Figure 4: Write times for ten-thousand procedurally generated phonebook-like JSON entries.

Figure 5: Read times for ten-thousand procedurally generated phonebook-like JSON entries.
Figure 6: Size of the data on disk. Here the data is significantly less random so the compression tools, and especially lz4 perform better than with the high entropy data set. The blocksize was 64kB.  

Overall lz4 reduces the disk usage by about 40-50 % and zStandard shaves another 10 % off of that.  If you are consistently dealing with larger data chunks, the blocksize could be increased.  Typically blosc is fastest when the block fits into L2 cache, but compression ratio usually increases up to about 1 MB blocks before saturated.

Here both UltraJSON and Message Pack silently failed the read/write assert test. The ujson error appears to be related to minimum precision in reading floats, and for Message Pack the problem was that it converting Unicode to bytes.

Conclusions

Overall, on fairly difficult data blosc reduces file size by about 50 % in return for a 25 % write speed penalty. However, the read time is accelerated, such that the net time spent on file I/O is more or less a push. On more highly compressible data (e.g. DNA base pairs, protein sequences) and in particular data large enough to swamp the hard disks' cache (typically 0.5-1.0 GB), one would expect to see blosc + serialization be faster than just pure serialization.

Only pickle offers out-of-the-box functionality for serializing objects. If you want to serialize with JSON, to maintain cross-language compatibility, then you'll need to implement helper methods yourself.  UltraJSON looks great on the surface but I did manage to break it, so I wouldn't consider it an out-of-the-box robust solution.  Still, it beats pickle in speed.  This could be as simple as Python's boolean True mapping to 'True' on disk and back to 'True' after read. Another potential JSON library that has a Python wrapper to examine is RapidJSON, which has two implementations python-rapidjson and pyrapidjson.

One aspect I wanted to look  at was trying to monkey-patch the multiprocessing module to use bloscpickle instead of pickle. However, pickle is not exposed so one would have to patch the reduction.py file in the module.

One disadvantage of blosc at present is that it does not have a streaming interface, i.e. it deals with bytes objects. This means it will store and extra (compressed) copy of the data in memory, relative to vanilla pickling. It also used to hold onto the GIL, although that has been patched out and should go live with the next release.

3 comments:

Francesc said...

Very interesting set of benchmarks. I'd just let you know that Blosc do offer a streaming interface in Python via bloscpack (https://pypi.python.org/pypi/bloscpack). Also, C-Blosc2 (https://github.com/Blosc/c-blosc2) is meant to implement a streaming interface too (the development of Blosc2 has admittedly been slow for a while, but that should change soon).

Robert McLeod said...

Hey Francesc, for me this case was a two-horse race between JSON and Message Pack, as they have C-implementations. I've used bloscpack in the past, but I didn't want to be restricted to Python. It's nice from the point of view that it provides chunking support, and it can serialize with JSON, but it would have complicated things by wrapping numpy arrays in a different style than I want for my C-implementation. I added pickle and marshal into the mix because it was trivially easy to do so.

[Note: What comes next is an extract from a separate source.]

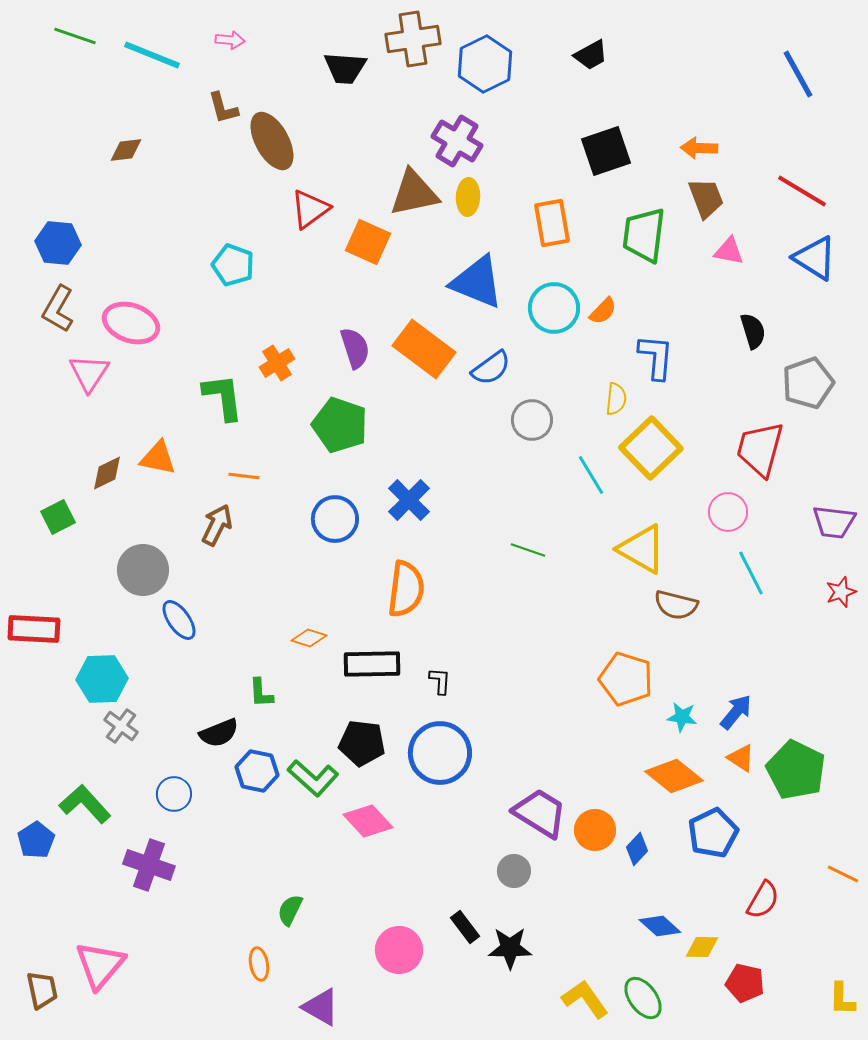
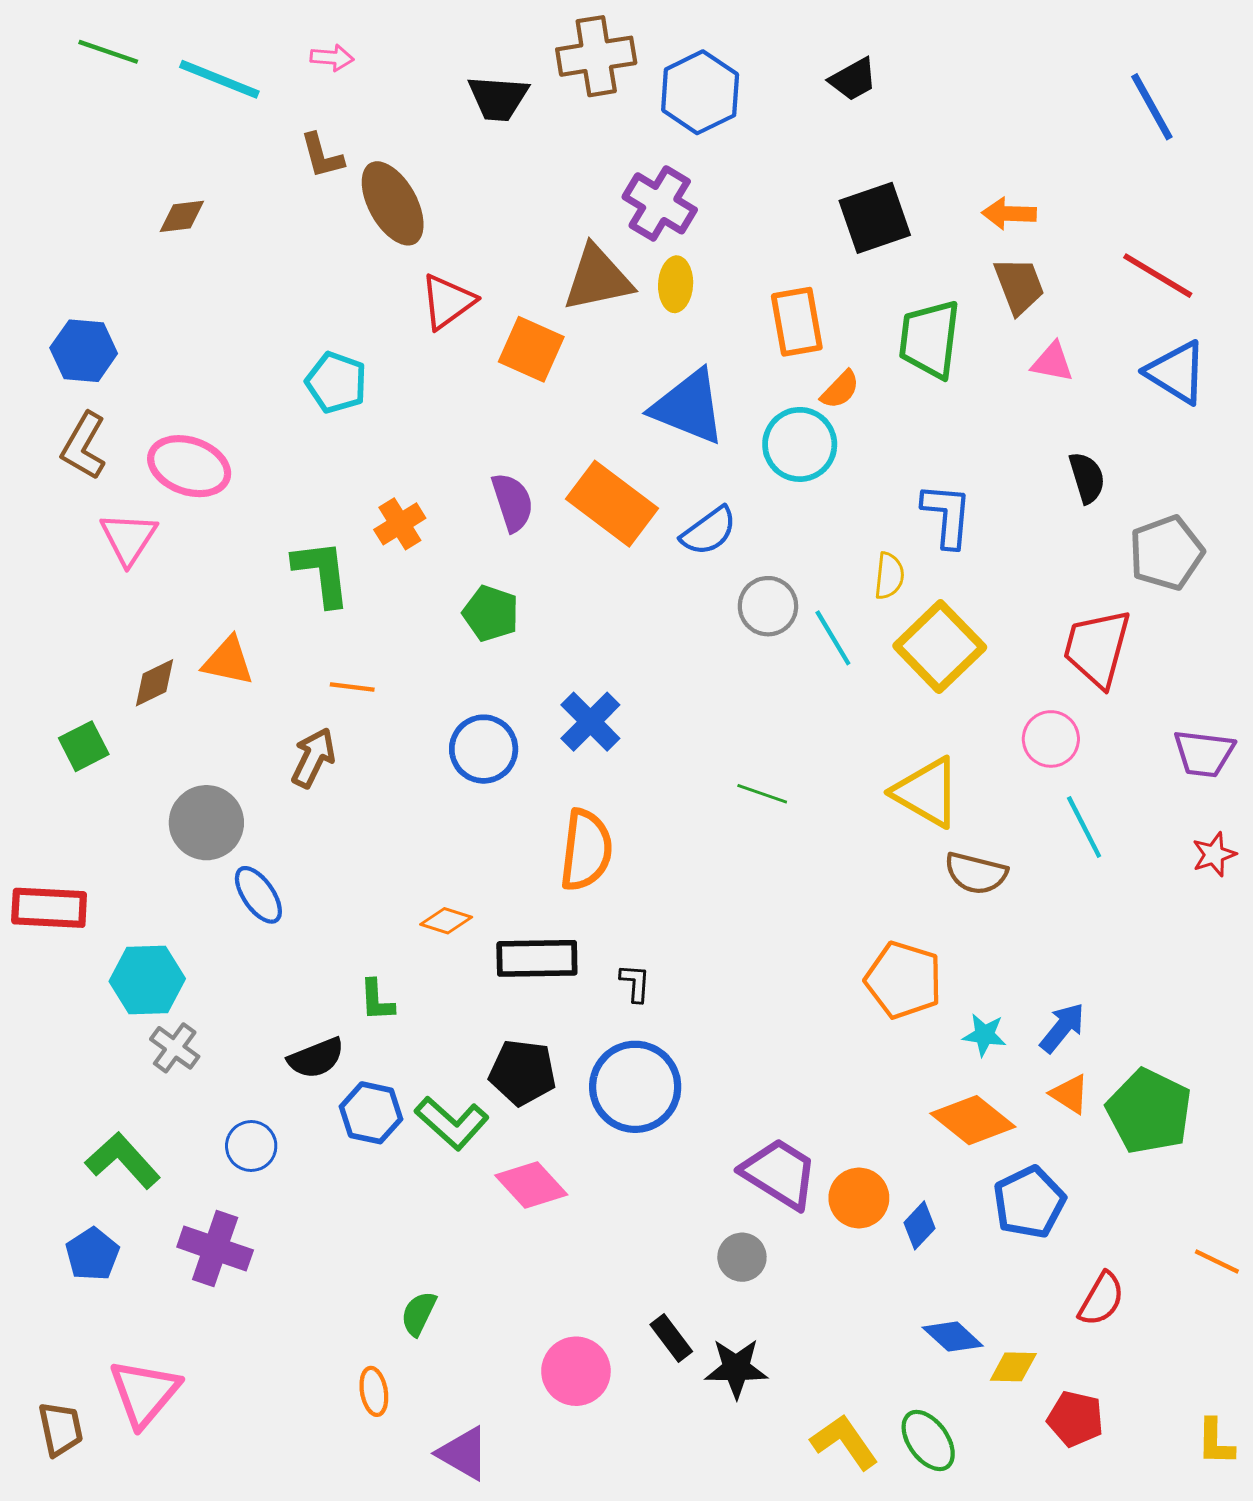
orange semicircle: (603, 311) -> (840, 390), moved
green pentagon: (340, 425) -> (491, 613), size x0.7
cyan line: (591, 475) -> (833, 638), moved
blue pentagon: (36, 840) -> (92, 1254), moved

I looked briefly into the CPython streams implementation, that looks to be a tricky piece of code to wrap in C99 for blosc2. It's definitely not written in the blosc style of a C-library with a thin Pyton wrapper, so good luck.

Francesc said...

Well, bloscpack is just implemented in Python, but provided that its format is documented, nothing prevents you to add a tool to create/read bloscpack files from other languages. It is more work to do, yes.

OTOH, I don't completely get your comment on CPython streams for wrapping Blosc2. Blosc2 has its own 'stream' interface via the `blosc2_append_buffer()` and `blosc2_packed_append_buffer()` which in principle are not designed to play with the Python stream interface.